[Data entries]
▶
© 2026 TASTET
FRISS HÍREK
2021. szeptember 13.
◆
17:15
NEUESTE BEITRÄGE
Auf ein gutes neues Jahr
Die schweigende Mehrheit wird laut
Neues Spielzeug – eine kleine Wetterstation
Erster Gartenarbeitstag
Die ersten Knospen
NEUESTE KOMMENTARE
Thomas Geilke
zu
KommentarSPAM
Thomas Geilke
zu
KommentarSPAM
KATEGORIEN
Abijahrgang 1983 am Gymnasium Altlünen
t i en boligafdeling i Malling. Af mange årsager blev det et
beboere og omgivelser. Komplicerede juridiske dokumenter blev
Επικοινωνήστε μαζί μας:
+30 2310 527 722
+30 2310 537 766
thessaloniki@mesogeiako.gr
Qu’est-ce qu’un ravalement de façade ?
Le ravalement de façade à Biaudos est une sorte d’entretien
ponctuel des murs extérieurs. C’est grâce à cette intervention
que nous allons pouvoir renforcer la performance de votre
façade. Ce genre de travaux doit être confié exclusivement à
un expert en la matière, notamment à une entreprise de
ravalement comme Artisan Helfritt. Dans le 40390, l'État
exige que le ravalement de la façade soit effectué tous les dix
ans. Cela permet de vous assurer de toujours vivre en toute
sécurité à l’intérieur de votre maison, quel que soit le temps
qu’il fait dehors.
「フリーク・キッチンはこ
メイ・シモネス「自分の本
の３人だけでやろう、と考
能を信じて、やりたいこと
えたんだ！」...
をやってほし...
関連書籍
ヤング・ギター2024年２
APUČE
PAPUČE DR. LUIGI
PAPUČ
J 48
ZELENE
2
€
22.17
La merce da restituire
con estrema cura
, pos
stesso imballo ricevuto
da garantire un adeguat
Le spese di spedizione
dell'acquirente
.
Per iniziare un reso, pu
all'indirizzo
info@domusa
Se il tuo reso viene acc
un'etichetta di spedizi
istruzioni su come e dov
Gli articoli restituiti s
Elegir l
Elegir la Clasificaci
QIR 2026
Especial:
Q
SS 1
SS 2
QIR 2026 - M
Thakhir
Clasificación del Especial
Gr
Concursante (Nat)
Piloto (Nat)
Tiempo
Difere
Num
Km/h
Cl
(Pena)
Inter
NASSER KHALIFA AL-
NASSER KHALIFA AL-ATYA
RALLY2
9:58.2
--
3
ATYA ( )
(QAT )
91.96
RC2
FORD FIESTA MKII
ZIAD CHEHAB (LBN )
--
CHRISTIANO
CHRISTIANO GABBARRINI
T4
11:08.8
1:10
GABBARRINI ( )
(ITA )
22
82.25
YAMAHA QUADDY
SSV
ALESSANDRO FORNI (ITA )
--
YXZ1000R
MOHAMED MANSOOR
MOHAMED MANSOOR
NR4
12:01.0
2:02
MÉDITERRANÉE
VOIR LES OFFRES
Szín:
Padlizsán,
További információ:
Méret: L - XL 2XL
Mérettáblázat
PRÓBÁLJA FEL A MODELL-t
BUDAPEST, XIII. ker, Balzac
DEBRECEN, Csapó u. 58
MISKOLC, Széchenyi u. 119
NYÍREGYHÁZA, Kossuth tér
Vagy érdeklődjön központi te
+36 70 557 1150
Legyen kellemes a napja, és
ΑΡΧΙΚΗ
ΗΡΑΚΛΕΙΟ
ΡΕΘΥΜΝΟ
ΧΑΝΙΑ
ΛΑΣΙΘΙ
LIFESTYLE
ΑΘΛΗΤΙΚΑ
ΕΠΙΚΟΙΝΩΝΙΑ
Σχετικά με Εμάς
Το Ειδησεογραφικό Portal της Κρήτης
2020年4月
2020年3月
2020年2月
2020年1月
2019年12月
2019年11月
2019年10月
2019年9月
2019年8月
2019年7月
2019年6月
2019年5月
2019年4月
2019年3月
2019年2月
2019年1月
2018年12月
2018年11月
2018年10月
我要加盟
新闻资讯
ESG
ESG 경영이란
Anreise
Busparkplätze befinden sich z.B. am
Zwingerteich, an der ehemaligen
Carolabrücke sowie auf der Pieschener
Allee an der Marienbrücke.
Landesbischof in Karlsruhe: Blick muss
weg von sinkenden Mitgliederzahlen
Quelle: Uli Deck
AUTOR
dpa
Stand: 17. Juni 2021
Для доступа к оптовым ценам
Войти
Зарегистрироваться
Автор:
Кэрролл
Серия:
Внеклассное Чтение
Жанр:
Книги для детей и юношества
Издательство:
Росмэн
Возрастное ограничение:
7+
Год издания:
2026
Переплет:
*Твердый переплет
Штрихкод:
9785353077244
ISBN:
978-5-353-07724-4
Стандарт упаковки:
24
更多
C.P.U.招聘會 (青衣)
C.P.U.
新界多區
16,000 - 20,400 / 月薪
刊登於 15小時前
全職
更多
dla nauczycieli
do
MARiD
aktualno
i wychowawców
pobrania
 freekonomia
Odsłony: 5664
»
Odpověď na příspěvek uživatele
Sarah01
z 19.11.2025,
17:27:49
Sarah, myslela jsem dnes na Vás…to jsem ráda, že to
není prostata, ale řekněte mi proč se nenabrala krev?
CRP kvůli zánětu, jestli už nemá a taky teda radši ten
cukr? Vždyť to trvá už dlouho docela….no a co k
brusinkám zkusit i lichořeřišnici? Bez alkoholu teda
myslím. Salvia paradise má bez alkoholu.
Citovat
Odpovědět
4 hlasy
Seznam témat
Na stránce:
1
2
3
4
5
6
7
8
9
◀
**ASSIGNED TASK**
Recast the text lines from all of the records above as a JSON array of strings, one string per line, omitting blank lines.

**TASK ANSWER**
[
  "© 2026 TASTET",
  "FRISS HÍREK",
  "2021. szeptember 13.",
  "◆",
  "17:15",
  "NEUESTE BEITRÄGE",
  "Auf ein gutes neues Jahr",
  "Die schweigende Mehrheit wird laut",
  "Neues Spielzeug – eine kleine Wetterstation",
  "Erster Gartenarbeitstag",
  "Die ersten Knospen",
  "NEUESTE KOMMENTARE",
  "Thomas Geilke",
  "zu",
  "KommentarSPAM",
  "Thomas Geilke",
  "zu",
  "KommentarSPAM",
  "KATEGORIEN",
  "Abijahrgang 1983 am Gymnasium Altlünen",
  "t i en boligafdeling i Malling. Af mange årsager blev det et",
  "beboere og omgivelser. Komplicerede juridiske dokumenter blev",
  "Επικοινωνήστε μαζί μας:",
  "+30 2310 527 722",
  "+30 2310 537 766",
  "thessaloniki@mesogeiako.gr",
  "Qu’est-ce qu’un ravalement de façade ?",
  "Le ravalement de façade à Biaudos est une sorte d’entretien",
  "ponctuel des murs extérieurs. C’est grâce à cette intervention",
  "que nous allons pouvoir renforcer la performance de votre",
  "façade. Ce genre de travaux doit être confié exclusivement à",
  "un expert en la matière, notamment à une entreprise de",
  "ravalement comme Artisan Helfritt. Dans le 40390, l'État",
  "exige que le ravalement de la façade soit effectué tous les dix",
  "ans. Cela permet de vous assurer de toujours vivre en toute",
  "sécurité à l’intérieur de votre maison, quel que soit le temps",
  "qu’il fait dehors.",
  "「フリーク・キッチンはこ",
  "メイ・シモネス「自分の本",
  "の３人だけでやろう、と考",
  "能を信じて、やりたいこと",
  "えたんだ！」...",
  "をやってほし...",
  "関連書籍",
  "ヤング・ギター2024年２",
  "APUČE",
  "PAPUČE DR. LUIGI",
  "PAPUČ",
  "J 48",
  "ZELENE",
  "2",
  "€",
  "22.17",
  "La merce da restituire",
  "con estrema cura",
  ", pos",
  "stesso imballo ricevuto",
  "da garantire un adeguat",
  "Le spese di spedizione",
  "dell'acquirente",
  ".",
  "Per iniziare un reso, pu",
  "all'indirizzo",
  "info@domusa",
  "Se il tuo reso viene acc",
  "un'etichetta di spedizi",
  "istruzioni su come e dov",
  "Gli articoli restituiti s",
  "Elegir l",
  "Elegir la Clasificaci",
  "QIR 2026",
  "Especial:",
  "Q",
  "SS 1",
  "SS 2",
  "QIR 2026 - M",
  "Thakhir",
  "Clasificación del Especial",
  "Gr",
  "Concursante (Nat)",
  "Piloto (Nat)",
  "Tiempo",
  "Difere",
  "Num",
  "Km/h",
  "Cl",
  "(Pena)",
  "Inter",
  "NASSER KHALIFA AL-",
  "NASSER KHALIFA AL-ATYA",
  "RALLY2",
  "9:58.2",
  "--",
  "3",
  "ATYA ( )",
  "(QAT )",
  "91.96",
  "RC2",
  "FORD FIESTA MKII",
  "ZIAD CHEHAB (LBN )",
  "--",
  "CHRISTIANO",
  "CHRISTIANO GABBARRINI",
  "T4",
  "11:08.8",
  "1:10",
  "GABBARRINI ( )",
  "(ITA )",
  "22",
  "82.25",
  "YAMAHA QUADDY",
  "SSV",
  "ALESSANDRO FORNI (ITA )",
  "--",
  "YXZ1000R",
  "MOHAMED MANSOOR",
  "MOHAMED MANSOOR",
  "NR4",
  "12:01.0",
  "2:02",
  "MÉDITERRANÉE",
  "VOIR LES OFFRES",
  "Szín:",
  "Padlizsán,",
  "További információ:",
  "Méret: L - XL 2XL",
  "Mérettáblázat",
  "PRÓBÁLJA FEL A MODELL-t",
  "BUDAPEST, XIII. ker, Balzac",
  "DEBRECEN, Csapó u. 58",
  "MISKOLC, Széchenyi u. 119",
  "NYÍREGYHÁZA, Kossuth tér",
  "Vagy érdeklődjön központi te",
  "+36 70 557 1150",
  "Legyen kellemes a napja, és",
  "ΑΡΧΙΚΗ",
  "ΗΡΑΚΛΕΙΟ",
  "ΡΕΘΥΜΝΟ",
  "ΧΑΝΙΑ",
  "ΛΑΣΙΘΙ",
  "LIFESTYLE",
  "ΑΘΛΗΤΙΚΑ",
  "ΕΠΙΚΟΙΝΩΝΙΑ",
  "Σχετικά με Εμάς",
  "Το Ειδησεογραφικό Portal της Κρήτης",
  "2020年4月",
  "2020年3月",
  "2020年2月",
  "2020年1月",
  "2019年12月",
  "2019年11月",
  "2019年10月",
  "2019年9月",
  "2019年8月",
  "2019年7月",
  "2019年6月",
  "2019年5月",
  "2019年4月",
  "2019年3月",
  "2019年2月",
  "2019年1月",
  "2018年12月",
  "2018年11月",
  "2018年10月",
  "我要加盟",
  "新闻资讯",
  "ESG",
  "ESG 경영이란",
  "Anreise",
  "Busparkplätze befinden sich z.B. am",
  "Zwingerteich, an der ehemaligen",
  "Carolabrücke sowie auf der Pieschener",
  "Allee an der Marienbrücke.",
  "Landesbischof in Karlsruhe: Blick muss",
  "weg von sinkenden Mitgliederzahlen",
  "Quelle: Uli Deck",
  "AUTOR",
  "dpa",
  "Stand: 17. Juni 2021",
  "Для доступа к оптовым ценам",
  "Войти",
  "Зарегистрироваться",
  "Автор:",
  "Кэрролл",
  "Серия:",
  "Внеклассное Чтение",
  "Жанр:",
  "Книги для детей и юношества",
  "Издательство:",
  "Росмэн",
  "Возрастное ограничение:",
  "7+",
  "Год издания:",
  "2026",
  "Переплет:",
  "*Твердый переплет",
  "Штрихкод:",
  "9785353077244",
  "ISBN:",
  "978-5-353-07724-4",
  "Стандарт упаковки:",
  "24",
  "更多",
  "C.P.U.招聘會 (青衣)",
  "C.P.U.",
  "新界多區",
  "16,000 - 20,400 / 月薪",
  "刊登於 15小時前",
  "全職",
  "更多",
  "dla nauczycieli",
  "do",
  "MARiD",
  "aktualno",
  "i wychowawców",
  "pobrania",
  " freekonomia",
  "Odsłony: 5664",
  "»",
  "Odpověď na příspěvek uživatele",
  "Sarah01",
  "z 19.11.2025,",
  "17:27:49",
  "Sarah, myslela jsem dnes na Vás…to jsem ráda, že to",
  "není prostata, ale řekněte mi proč se nenabrala krev?",
  "CRP kvůli zánětu, jestli už nemá a taky teda radši ten",
  "cukr? Vždyť to trvá už dlouho docela….no a co k",
  "brusinkám zkusit i lichořeřišnici? Bez alkoholu teda",
  "myslím. Salvia paradise má bez alkoholu.",
  "Citovat",
  "Odpovědět",
  "4 hlasy",
  "Seznam témat",
  "Na stránce:",
  "1",
  "2",
  "3",
  "4",
  "5",
  "6",
  "7",
  "8",
  "9"
]